La décision d’extraire devrait se prendre à partir d’une solide analyse du rapport coût-bénéfice, et les communautés locales devraient donner leur plein consentement pour l’extraction. Ces communautés – qui devront faire face aux conséquences de l’extraction – devraient être bien informées des conséquences et des impacts du projet. Ceci nécessite que les compagnies et gouvernements entreprennent, de manière transparente, des évaluations d’impacts sur l’environnement, la société et les droits humains. Les résultats de ces évaluations doivent ensuite être publié et les informations mises à la disposition des communautés impliquées. L’on devrait prévoir une rémunération pour tous les aspects néfastes de l’extraction sur l’environnement, sur la société ou sur l’économie. Des engagements fermes devront être pris pour le démantèlement, la dépollution et la réhabilitation des sites extractifs post-opérationnels.

Tout au long de ce processus de prise de décisions, la question de savoir ce que nous sommes en train d’extraire devra être tenue en ligne de compte. En tant que coalition, PCQVP estime que les fonds générés par l’exploitation des ressources naturelles devraient être consacrés à l’amélioration des conditions de vie des citoyens. Ainsi, il devrait exister des options claires que les citoyens pourront suivre s’ils décident de ne pas aller de l’avant avec l’extraction.

DONNÉES
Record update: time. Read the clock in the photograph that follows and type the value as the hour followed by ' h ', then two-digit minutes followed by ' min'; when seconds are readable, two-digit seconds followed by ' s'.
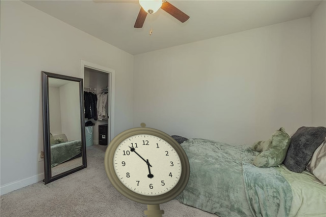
5 h 53 min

CONSIGNES
(a) Selon le texte sur l'extraction des ressources naturelles, à quoi PCQVP estime-t-elle que les fonds générés par l'exploitation de ces ressources devraient être consacrés ?
(b) Reproduisez fidèlement le passage du texte sur l'extraction des ressources naturelles qui commence par les mots « Tout au long » et s'achève sur « l’avant avec l’extraction. ».
(c) Prolongez le texte sur l'extraction des ressources naturelles à la suite de sa dernière phrase.

RÉPONSES PAR CONSIGNE
(a) À l'amélioration des conditions de vie des citoyens.

(b)
Tout au long de ce processus de prise de décisions, la question de savoir ce que nous sommes en train d’extraire devra être tenue en ligne de compte. En tant que coalition, PCQVP estime que les fonds générés par l’exploitation des ressources naturelles devraient être consacrés à l’amélioration des conditions de vie des citoyens. Ainsi, il devrait exister des options claires que les citoyens pourront suivre s’ils décident de ne pas aller de l’avant avec l’extraction.

(c)
L’octroi de permis et de contrats permet de savoir à quelles compagnies seront attribuées les projets d’extraction, et sous quelles conditions – allant de la logistique générale d’extraction au pourcentage des revenus que chaque compagnie versera au gouvernement. Permis et contrats – lesquels détermineront si un pays réussit à obtenir de bonnes conditions pour ses ressources – doivent être accordés de manière transparente. Pour s’assurer que les contrats soient attribués dans l’intérêt de toute la population, les appels d’offre devront être publics et agencés sur une base compétitive, et les contrats devront être publiés. Pour établir si les compagnies paient un montant juste pour les ressources naturelles qu’elles extraient, il faut assurer le suivi des contrats et des permis. Il peut être utile de comparer les contrats avec ceux d’autres projets extractifs, d’examiner les conditions des contrats s’appliquant à d’autres projets extractifs dans le même pays, des contrats avec la même compagnie ou ceux s’appliquant à un projet similaire dans un autre pays.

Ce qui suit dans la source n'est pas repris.